WASHINGTON – Senator Chuck Grassley is renewing his request for a hearing before the Senate Agriculture Committee that focuses on the Office of Civil Rights and the alleged widespread abuses of civil rights throughout the Department of Agriculture. Grassley sent a letter to Senate Agriculture Committee Chairwoman Debbie Stabenow of Michigan.
“The Department has overcome numerous obstacles and made some progress in this area, but the successes are few and far between,” Grassley said. “When the Office of Civil Rights was set up, it was expected to provide leadership and direction for the fair and equitable treatment of all customers and employees of the Department of Agriculture. Unfortunately, it seems that the division that was set up to oversee discrimination complaints is the very one being accused of inadequately addressing the complaints.”
An October 2008 report released by the Government Accountability Office said that the Department of Agriculture has continued to struggle to meet its basic responsibilities to guarantee the civil rights of its personnel and ensure that minority farmers and ranchers are served without discrimination.
Here is a copy of the text of Grassley’s letter.
The Honorable Debbie Stabenow Chairwoman, Committee on Agriculture Nutrition and Forestry Russell Senate Office Building 328A Washington, DC 20510-6000
Dear Chairwoman Stabenow,
I am writing to respectfully request a hearing on the United States Department of Agriculture (USDA) Office of Civil Rights and reported wide spread abuses of civil rights throughout the USDA system.

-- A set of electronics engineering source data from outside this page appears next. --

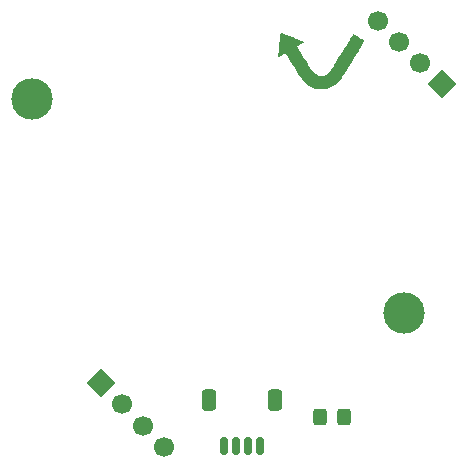
<source format=gbr>
%TF.GenerationSoftware,KiCad,Pcbnew,(6.0.4-0)*%
%TF.CreationDate,2022-12-23T16:58:16+01:00*%
%TF.ProjectId,RoundScanner,526f756e-6453-4636-916e-6e65722e6b69,2*%
%TF.SameCoordinates,Original*%
%TF.FileFunction,Soldermask,Bot*%
%TF.FilePolarity,Negative*%
%FSLAX46Y46*%
G04 Gerber Fmt 4.6, Leading zero omitted, Abs format (unit mm)*
G04 Created by KiCad (PCBNEW (6.0.4-0)) date 2022-12-23 16:58:16*
%MOMM*%
%LPD*%
G01*
G04 APERTURE LIST*
G04 Aperture macros list*
%AMRoundRect*
0 Rectangle with rounded corners*
0 $1 Rounding radius*
0 $2 $3 $4 $5 $6 $7 $8 $9 X,Y pos of 4 corners*
0 Add a 4 corners polygon primitive as box body*
4,1,4,$2,$3,$4,$5,$6,$7,$8,$9,$2,$3,0*
0 Add four circle primitives for the rounded corners*
1,1,$1+$1,$2,$3*
1,1,$1+$1,$4,$5*
1,1,$1+$1,$6,$7*
1,1,$1+$1,$8,$9*
0 Add four rect primitives between the rounded corners*
20,1,$1+$1,$2,$3,$4,$5,0*
20,1,$1+$1,$4,$5,$6,$7,0*
20,1,$1+$1,$6,$7,$8,$9,0*
20,1,$1+$1,$8,$9,$2,$3,0*%
%AMHorizOval*
0 Thick line with rounded ends*
0 $1 width*
0 $2 $3 position (X,Y) of the first rounded end (center of the circle)*
0 $4 $5 position (X,Y) of the second rounded end (center of the circle)*
0 Add line between two ends*
20,1,$1,$2,$3,$4,$5,0*
0 Add two circle primitives to create the rounded ends*
1,1,$1,$2,$3*
1,1,$1,$4,$5*%
%AMRotRect*
0 Rectangle, with rotation*
0 The origin of the aperture is its center*
0 $1 length*
0 $2 width*
0 $3 Rotation angle, in degrees counterclockwise*
0 Add horizontal line*
21,1,$1,$2,0,0,$3*%
G04 Aperture macros list end*
%ADD10C,3.500000*%
%ADD11RotRect,1.700000X1.700000X45.000000*%
%ADD12HorizOval,1.700000X0.000000X0.000000X0.000000X0.000000X0*%
%ADD13RotRect,1.700000X1.700000X225.000000*%
%ADD14HorizOval,1.700000X0.000000X0.000000X0.000000X0.000000X0*%
%ADD15RoundRect,0.150000X-0.150000X-0.625000X0.150000X-0.625000X0.150000X0.625000X-0.150000X0.625000X0*%
%ADD16RoundRect,0.250000X-0.350000X-0.650000X0.350000X-0.650000X0.350000X0.650000X-0.350000X0.650000X0*%
%ADD17RoundRect,0.250000X0.325000X0.450000X-0.325000X0.450000X-0.325000X-0.450000X0.325000X-0.450000X0*%
G04 APERTURE END LIST*
%TO.C,LOGO2*%
G36*
X93223409Y-91954100D02*
G01*
X93257075Y-91965988D01*
X93309049Y-91985091D01*
X93377392Y-92010659D01*
X93460165Y-92041940D01*
X93555430Y-92078181D01*
X93661249Y-92118631D01*
X93775682Y-92162538D01*
X93896792Y-92209151D01*
X94022639Y-92257718D01*
X94151286Y-92307487D01*
X94280793Y-92357706D01*
X94409223Y-92407624D01*
X94534637Y-92456488D01*
X94655096Y-92503548D01*
X94768661Y-92548052D01*
X94873395Y-92589247D01*
X94967359Y-92626382D01*
X95048613Y-92658705D01*
X95115221Y-92685465D01*
X95165242Y-92705909D01*
X95196739Y-92719287D01*
X95207773Y-92724846D01*
X95206878Y-92726313D01*
X95191349Y-92738428D01*
X95158479Y-92760601D01*
X95110801Y-92791221D01*
X95050849Y-92828680D01*
X94981157Y-92871365D01*
X94904261Y-92917669D01*
X94879490Y-92932503D01*
X94804659Y-92977818D01*
X94737881Y-93018998D01*
X94681680Y-93054437D01*
X94638579Y-93082529D01*
X94611101Y-93101668D01*
X94601769Y-93110246D01*
X94606604Y-93120731D01*
X94622830Y-93150481D01*
X94649190Y-93196800D01*
X94684393Y-93257530D01*
X94727153Y-93330508D01*
X94776179Y-93413576D01*
X94830184Y-93504571D01*
X94887879Y-93601335D01*
X94947975Y-93701706D01*
X95009183Y-93803524D01*
X95070214Y-93904629D01*
X95129781Y-94002860D01*
X95186594Y-94096057D01*
X95239365Y-94182059D01*
X95286805Y-94258705D01*
X95312043Y-94299143D01*
X95395837Y-94431865D01*
X95479202Y-94561682D01*
X95560444Y-94686066D01*
X95637871Y-94802488D01*
X95709790Y-94908420D01*
X95774507Y-95001335D01*
X95830331Y-95078703D01*
X95875567Y-95137996D01*
X95983037Y-95265346D01*
X96100965Y-95386620D01*
X96216222Y-95484745D01*
X96329419Y-95560001D01*
X96441162Y-95612668D01*
X96552063Y-95643025D01*
X96662728Y-95651354D01*
X96773767Y-95637935D01*
X96885788Y-95603048D01*
X96963884Y-95566796D01*
X97059300Y-95508723D01*
X97153908Y-95435007D01*
X97249226Y-95344176D01*
X97346772Y-95234758D01*
X97448064Y-95105279D01*
X97554620Y-94954267D01*
X97578182Y-94918992D01*
X97625361Y-94846831D01*
X97683085Y-94757121D01*
X97750218Y-94651704D01*
X97825621Y-94532420D01*
X97908157Y-94401111D01*
X97996688Y-94259617D01*
X98090078Y-94109779D01*
X98187188Y-93953437D01*
X98286881Y-93792432D01*
X98388020Y-93628606D01*
X98489467Y-93463799D01*
X98590085Y-93299851D01*
X98688736Y-93138605D01*
X98784283Y-92981899D01*
X98875588Y-92831576D01*
X98961515Y-92689475D01*
X99040924Y-92557439D01*
X99112680Y-92437307D01*
X99175644Y-92330920D01*
X99217119Y-92260944D01*
X99256749Y-92195135D01*
X99291060Y-92139238D01*
X99318371Y-92095961D01*
X99336998Y-92068010D01*
X99345260Y-92058092D01*
X99353030Y-92061732D01*
X99379799Y-92076210D01*
X99423511Y-92100598D01*
X99482044Y-92133689D01*
X99553280Y-92174280D01*
X99635098Y-92221165D01*
X99725378Y-92273140D01*
X99822000Y-92329000D01*
X99832140Y-92334874D01*
X99941157Y-92398100D01*
X100031259Y-92450583D01*
X100104174Y-92493453D01*
X100161627Y-92527839D01*
X100205345Y-92554870D01*
X100237054Y-92575674D01*
X100258480Y-92591381D01*
X100271351Y-92603120D01*
X100277391Y-92612018D01*
X100278328Y-92619207D01*
X100275888Y-92625813D01*
X100261510Y-92652204D01*
X100235172Y-92699491D01*
X100199425Y-92763038D01*
X100155638Y-92840453D01*
X100105178Y-92929343D01*
X100049413Y-93027315D01*
X99989711Y-93131975D01*
X99927439Y-93240932D01*
X99863965Y-93351792D01*
X99800658Y-93462162D01*
X99738884Y-93569650D01*
X99680011Y-93671862D01*
X99625408Y-93766406D01*
X99576442Y-93850889D01*
X99534480Y-93922917D01*
X99513044Y-93959553D01*
X99355164Y-94227381D01*
X99206083Y-94476520D01*
X99064243Y-94709485D01*
X98928084Y-94928791D01*
X98796048Y-95136953D01*
X98666574Y-95336486D01*
X98538103Y-95529905D01*
X98517675Y-95560220D01*
X98433490Y-95682940D01*
X98357835Y-95788930D01*
X98288011Y-95881561D01*
X98221320Y-95964204D01*
X98155064Y-96040232D01*
X98086545Y-96113014D01*
X98013065Y-96185923D01*
X97962013Y-96233745D01*
X97797976Y-96369086D01*
X97626985Y-96482476D01*
X97447171Y-96574785D01*
X97256669Y-96646881D01*
X97053610Y-96699635D01*
X96836129Y-96733914D01*
X96820901Y-96735502D01*
X96742705Y-96741037D01*
X96651349Y-96744250D01*
X96554242Y-96745143D01*
X96458787Y-96743714D01*
X96372393Y-96739965D01*
X96302465Y-96733896D01*
X96257652Y-96727882D01*
X96082974Y-96693105D01*
X95917271Y-96640815D01*
X95759128Y-96570089D01*
X95607127Y-96480006D01*
X95459851Y-96369644D01*
X95315882Y-96238082D01*
X95173803Y-96084396D01*
X95032197Y-95907667D01*
X94977659Y-95833641D01*
X94899039Y-95723004D01*
X94811498Y-95596202D01*
X94716695Y-95455846D01*
X94616291Y-95304546D01*
X94511946Y-95144913D01*
X94405319Y-94979558D01*
X94298071Y-94811092D01*
X94191860Y-94642125D01*
X94088347Y-94475268D01*
X93989192Y-94313133D01*
X93896055Y-94158329D01*
X93810595Y-94013468D01*
X93734472Y-93881160D01*
X93669347Y-93764017D01*
X93667658Y-93760930D01*
X93646088Y-93724660D01*
X93627726Y-93699033D01*
X93616387Y-93689425D01*
X93613887Y-93690265D01*
X93594021Y-93700378D01*
X93557172Y-93720747D01*
X93505975Y-93749865D01*
X93443069Y-93786222D01*
X93371089Y-93828310D01*
X93292673Y-93874620D01*
X93262106Y-93892741D01*
X93186619Y-93937335D01*
X93119078Y-93977015D01*
X93062013Y-94010310D01*
X93017957Y-94035745D01*
X92989441Y-94051847D01*
X92978996Y-94057144D01*
X92979712Y-94047140D01*
X92982730Y-94014898D01*
X92987918Y-93962061D01*
X92995100Y-93890333D01*
X93004104Y-93801419D01*
X93014754Y-93697024D01*
X93026877Y-93578854D01*
X93040298Y-93448612D01*
X93054845Y-93308005D01*
X93070343Y-93158736D01*
X93086617Y-93002511D01*
X93103350Y-92842904D01*
X93123553Y-92652639D01*
X93141596Y-92485777D01*
X93157510Y-92342047D01*
X93171329Y-92221175D01*
X93183083Y-92122891D01*
X93192805Y-92046921D01*
X93200527Y-91992993D01*
X93206280Y-91960835D01*
X93210097Y-91950174D01*
X93223409Y-91954100D01*
G37*
G36*
X93225799Y-91956450D02*
G01*
X93259465Y-91968338D01*
X93311439Y-91987441D01*
X93379782Y-92013009D01*
X93462555Y-92044290D01*
X93557820Y-92080531D01*
X93663639Y-92120981D01*
X93778072Y-92164888D01*
X93899182Y-92211501D01*
X94025029Y-92260068D01*
X94153676Y-92309837D01*
X94283183Y-92360056D01*
X94411613Y-92409974D01*
X94537027Y-92458838D01*
X94657486Y-92505898D01*
X94771051Y-92550402D01*
X94875785Y-92591597D01*
X94969749Y-92628732D01*
X95051003Y-92661055D01*
X95117611Y-92687815D01*
X95167632Y-92708259D01*
X95199129Y-92721637D01*
X95210163Y-92727196D01*
X95209268Y-92728663D01*
X95193739Y-92740778D01*
X95160869Y-92762951D01*
X95113191Y-92793571D01*
X95053239Y-92831030D01*
X94983547Y-92873715D01*
X94906651Y-92920019D01*
X94881880Y-92934853D01*
X94807049Y-92980168D01*
X94740271Y-93021348D01*
X94684070Y-93056787D01*
X94640969Y-93084879D01*
X94613491Y-93104018D01*
X94604159Y-93112596D01*
X94608994Y-93123081D01*
X94625220Y-93152831D01*
X94651580Y-93199150D01*
X94686783Y-93259880D01*
X94729543Y-93332858D01*
X94778569Y-93415926D01*
X94832574Y-93506921D01*
X94890269Y-93603685D01*
X94950365Y-93704056D01*
X95011573Y-93805874D01*
X95072604Y-93906979D01*
X95132171Y-94005210D01*
X95188984Y-94098407D01*
X95241755Y-94184409D01*
X95289195Y-94261055D01*
X95314433Y-94301493D01*
X95398227Y-94434215D01*
X95481592Y-94564032D01*
X95562834Y-94688416D01*
X95640261Y-94804838D01*
X95712180Y-94910770D01*
X95776897Y-95003685D01*
X95832721Y-95081053D01*
X95877957Y-95140346D01*
X95985427Y-95267696D01*
X96103355Y-95388970D01*
X96218612Y-95487095D01*
X96331809Y-95562351D01*
X96443552Y-95615018D01*
X96554453Y-95645375D01*
X96665118Y-95653704D01*
X96776157Y-95640285D01*
X96888178Y-95605398D01*
X96966274Y-95569146D01*
X97061690Y-95511073D01*
X97156298Y-95437357D01*
X97251616Y-95346526D01*
X97349162Y-95237108D01*
X97450454Y-95107629D01*
X97557010Y-94956617D01*
X97580572Y-94921342D01*
X97627751Y-94849181D01*
X97685475Y-94759471D01*
X97752608Y-94654054D01*
X97828011Y-94534770D01*
X97910547Y-94403461D01*
X97999078Y-94261967D01*
X98092468Y-94112129D01*
X98189578Y-93955787D01*
X98289271Y-93794782D01*
X98390410Y-93630956D01*
X98491857Y-93466149D01*
X98592475Y-93302201D01*
X98691126Y-93140955D01*
X98786673Y-92984249D01*
X98877978Y-92833926D01*
X98963905Y-92691825D01*
X99043314Y-92559789D01*
X99115070Y-92439657D01*
X99178034Y-92333270D01*
X99219509Y-92263294D01*
X99259139Y-92197485D01*
X99293450Y-92141588D01*
X99320761Y-92098311D01*
X99339388Y-92070360D01*
X99347650Y-92060442D01*
X99355420Y-92064082D01*
X99382189Y-92078560D01*
X99425901Y-92102948D01*
X99484434Y-92136039D01*
X99555670Y-92176630D01*
X99637488Y-92223515D01*
X99727768Y-92275490D01*
X99824390Y-92331350D01*
X99834530Y-92337224D01*
X99943547Y-92400450D01*
X100033649Y-92452933D01*
X100106564Y-92495803D01*
X100164017Y-92530189D01*
X100207735Y-92557220D01*
X100239444Y-92578024D01*
X100260870Y-92593731D01*
X100273741Y-92605470D01*
X100279781Y-92614368D01*
X100280718Y-92621557D01*
X100278278Y-92628163D01*
X100263900Y-92654554D01*
X100237562Y-92701841D01*
X100201815Y-92765388D01*
X100158028Y-92842803D01*
X100107568Y-92931693D01*
X100051803Y-93029665D01*
X99992101Y-93134325D01*
X99929829Y-93243282D01*
X99866355Y-93354142D01*
X99803048Y-93464512D01*
X99741274Y-93572000D01*
X99682401Y-93674212D01*
X99627798Y-93768756D01*
X99578832Y-93853239D01*
X99536870Y-93925267D01*
X99515434Y-93961903D01*
X99357554Y-94229731D01*
X99208473Y-94478870D01*
X99066633Y-94711835D01*
X98930474Y-94931141D01*
X98798438Y-95139303D01*
X98668964Y-95338836D01*
X98540493Y-95532255D01*
X98520065Y-95562570D01*
X98435880Y-95685290D01*
X98360225Y-95791280D01*
X98290401Y-95883911D01*
X98223710Y-95966554D01*
X98157454Y-96042582D01*
X98088935Y-96115364D01*
X98015455Y-96188273D01*
X97964403Y-96236095D01*
X97800366Y-96371436D01*
X97629375Y-96484826D01*
X97449561Y-96577135D01*
X97259059Y-96649231D01*
X97056000Y-96701985D01*
X96838519Y-96736264D01*
X96823291Y-96737852D01*
X96745095Y-96743387D01*
X96653739Y-96746600D01*
X96556632Y-96747493D01*
X96461177Y-96746064D01*
X96374783Y-96742315D01*
X96304855Y-96736246D01*
X96260042Y-96730232D01*
X96085364Y-96695455D01*
X95919661Y-96643165D01*
X95761518Y-96572439D01*
X95609517Y-96482356D01*
X95462241Y-96371994D01*
X95318272Y-96240432D01*
X95176193Y-96086746D01*
X95034587Y-95910017D01*
X94980049Y-95835991D01*
X94901429Y-95725354D01*
X94813888Y-95598552D01*
X94719085Y-95458196D01*
X94618681Y-95306896D01*
X94514336Y-95147263D01*
X94407709Y-94981908D01*
X94300461Y-94813442D01*
X94194250Y-94644475D01*
X94090737Y-94477618D01*
X93991582Y-94315483D01*
X93898445Y-94160679D01*
X93812985Y-94015818D01*
X93736862Y-93883510D01*
X93671737Y-93766367D01*
X93670048Y-93763280D01*
X93648478Y-93727010D01*
X93630116Y-93701383D01*
X93618777Y-93691775D01*
X93616277Y-93692615D01*
X93596411Y-93702728D01*
X93559562Y-93723097D01*
X93508365Y-93752215D01*
X93445459Y-93788572D01*
X93373479Y-93830660D01*
X93295063Y-93876970D01*
X93264496Y-93895091D01*
X93189009Y-93939685D01*
X93121468Y-93979365D01*
X93064403Y-94012660D01*
X93020347Y-94038095D01*
X92991831Y-94054197D01*
X92981386Y-94059494D01*
X92982102Y-94049490D01*
X92985120Y-94017248D01*
X92990308Y-93964411D01*
X92997490Y-93892683D01*
X93006494Y-93803769D01*
X93017144Y-93699374D01*
X93029267Y-93581204D01*
X93042688Y-93450962D01*
X93057235Y-93310355D01*
X93072733Y-93161086D01*
X93089007Y-93004861D01*
X93105740Y-92845254D01*
X93125943Y-92654989D01*
X93143986Y-92488127D01*
X93159900Y-92344397D01*
X93173719Y-92223525D01*
X93185473Y-92125241D01*
X93195195Y-92049271D01*
X93202917Y-91995343D01*
X93208670Y-91963185D01*
X93212487Y-91952524D01*
X93225799Y-91956450D01*
G37*
%TD*%
D10*
%TO.C,H2*%
X72136000Y-97556000D03*
%TD*%
%TO.C,H1*%
X103632000Y-115717000D03*
%TD*%
D11*
%TO.C,J4*%
X106831000Y-96319000D03*
D12*
X105034949Y-94522949D03*
X103238898Y-92726898D03*
X101442846Y-90930846D03*
%TD*%
D13*
%TO.C,J1*%
X77975672Y-121628317D03*
D14*
X79771723Y-123424368D03*
X81567774Y-125220419D03*
X83363826Y-127016471D03*
%TD*%
D15*
%TO.C,J3*%
X88416000Y-126968000D03*
X89416000Y-126968000D03*
X90416000Y-126968000D03*
X91416000Y-126968000D03*
D16*
X87116000Y-123093000D03*
X92716000Y-123093000D03*
%TD*%
D17*
%TO.C,D2*%
X98561000Y-124460000D03*
X96511000Y-124460000D03*
%TD*%
M02*

</source>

I have made this request of prior Agriculture Committee Chairs on numerous occasions as recently as June 15, 2010. The Office of Civil Rights’ mission is to provide leadership and direction for the fair and equitable treatment of all USDA customers and employees while ensuring the delivery of quality programs and enforcement of civil rights. Serious questions have been raised over the last several years regarding how the Office of Civil Rights tracks, processes, and remedies complaints brought against both the Department, and their own office.
The Assistant Secretary for Civil Rights leads a relatively infant organization compared to other government organizations. However, there have been many complaints against the very division that was set up to see that discrimination complaints are addressed promptly and in compliance with all applicable law. I am not suggesting that actual discrimination is occurring. Each employee and participant in a USDA program has a right to file a complaint if they feel they have been treated unjustly.
In a report released by the U.S Government Accountability Office (GAO) in October 2008, titled U.S. Department of Agriculture: Recommendation and Options to Address Management Deficiencies in the Office of the Assistant Secretary for Civil Rights, USDA has continued to struggle to meet its basic responsibilities to guarantee the civil rights of its personnel and ensure that minority farmers and ranchers are served without discrimination. The report found that USDA has: (1) difficulty resolving discrimination complaints (2) a significant backlog of pending complaints, (3) a statutory mandate to publish reports on the participation of minority farmers and ranchers in USDA programs but those reports are riddled with unreliable data, and (4) not taken critical steps to “ensure USDA provides fair and equitable services to all customers and upholds the civil rights of its employees.”
In addition, during April 2006, GAO issued a report on the Pigford black farmer’s discrimination case. In its recommendations, the GAO recommended that the USDA establish a civil rights ombudsman. The report stated that “An ombudsman not only works to resolve disputes but also is in a position to alert management to systemic problems and thereby help correct organization-wide situations and develop strategies for preventing and managing conflicts. Moreover, an ombudsman office can help an organization assure a fair, equitable and nondiscriminatory environment. In this regard, the voice of an independent ombudsman could potentially be useful in addressing concerns about equitable access to programs and other civil rights issues at USDA.” GAO, while reviewing how the Pigford settlement was progressing, also noted that there were inequities within the Office of Civil Rights and that Congress should consider ways to improve their service.
I am confident that you and I share the belief that the Senate Agriculture Committee has a duty to provide oversight of organizations, especially ones so critical to administering the very programs we have worked on in the Food, Conservation, and Energy Act of 2008 (2008 Farm Bill). In closing, and perhaps most importantly, the concerns plaguing the Office of Civil Rights at the USDA are ripe for Committee oversight since it has been quite some time since the Senate examined these issues. I am hopeful that you will look favorably upon this request for a hearing. Thank you in advance for your consideration of this request.